# [EXERCISES TO COMPLETE]
1: Answer these questions from the post about wearing underwear while cycling.
(a) What kind of underwear does the writer use?
(b) For what kind of riding would the writer recommend gel covers?
(c) What was the writer's longest continuous time on the saddle?
2: Carry on the post about wearing underwear while cycling from where it stops.

# [DOCUMENT EXTRACT]
Is it really bad to use underwear? I digress.

I have tested several combinations of clothing, several grades of saddle cushioning and quality (low to mid-range) and even gel covers. I came across the "no underwear" advice far too long after I started riding, so I used underwear all the time and never ever had a problem with it. However, I use briefs rather than boxers.

The best combination I've found is a good quality bike short on a medium range saddle. The amount of cushioning I use is very little for when I'm in top shape and my muscles are well tonified. A little bit more cushion for MTB or when I'm out of shape.

(Gel covers are virtually useless, I only mention them because I have used then a fair amount. I'd only recommend them for very short commutes while using regular clothes on a saddle with no cushion or very little cushion. For any serious riding, get rid of the cover)

I'm primarily an MTB rider with some experience in Downhill. I'm no road rider but I have done several road trips on a hybrid, no suspension bike.

My longest continuous time on the saddle was about 8 hours on MTB (dual susp, low cushion saddle). Was using regular bike shorts with underwear and a baggy short on top.

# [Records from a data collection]

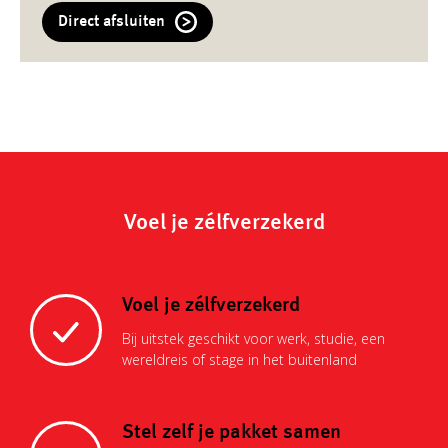
Direct afsluiten
Voel je zélfverzekerd
Voel je zélfverzekerd
Bij uitstek geschikt voor werk, studie, een
wereldreis of stage in het buitenland
Stel zelf je pakket samen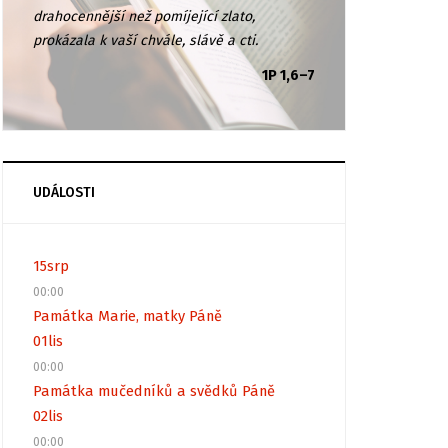
drahocennější než pomíjející zlato,
prokázala k vaší chvále, slávě a cti.
1P 1,6–7
UDÁLOSTI
15
srp
00:00
Památka Marie, matky Páně
01
lis
00:00
Památka mučedníků a svědků Páně
02
lis
00:00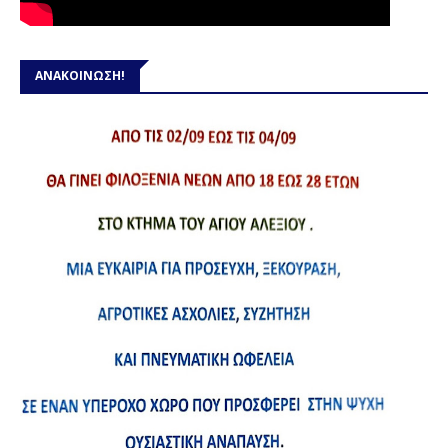
ΑΝΑΚΟΙΝΩΣΗ!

# [SOLVED TASKS]
1:
(a) Briefs, rather than boxers.
(b) Very short commutes in regular clothes on a saddle with no cushion or very little cushion.
(c) About 8 hours on MTB.

2:
My road trips have been 6 contiguous days, with max 120km (about 75 mi.) per stage. Did them with bike shorts and bike shorts with tights over them. The only day I used a baggy short I had trouble with rain, as when the short was soaked, It caused stiction against my legs, adding too much effort to pedaling.

These stages where about 4 hours of pedaling, but due to the logistics of the trip I usually had to remain on cycling clothes for another 4 hours before I could take a shower, however, never had trouble with all the layers I use.

Regarding other clothing layers: I have used a lot of extra layers for many purposes. On top of bike shorts I often use "baggy" shorts for MTB, for protection, for the looks and for the pockets.

For DH riding, I use a thing (I don't know the name) that has a lot of padding around the hips and other parts where the usual bike short doesn't. It also does not have the regular padding so it's not redundant with the bike short. On top of that I use a DH pant or short.

For cold weather, I have had success using a runner's tights specially for the thermal characteristics of it. Protects from cold, does not overheat when ambient temp rises, kind of balances temperature among different parts of the leg. (I know there are full leg bike tights, but I've been unable to find ones not made of lycra. I have a pair of lycra ones, and they are ok for protection against sunburn, but no use against cold air.)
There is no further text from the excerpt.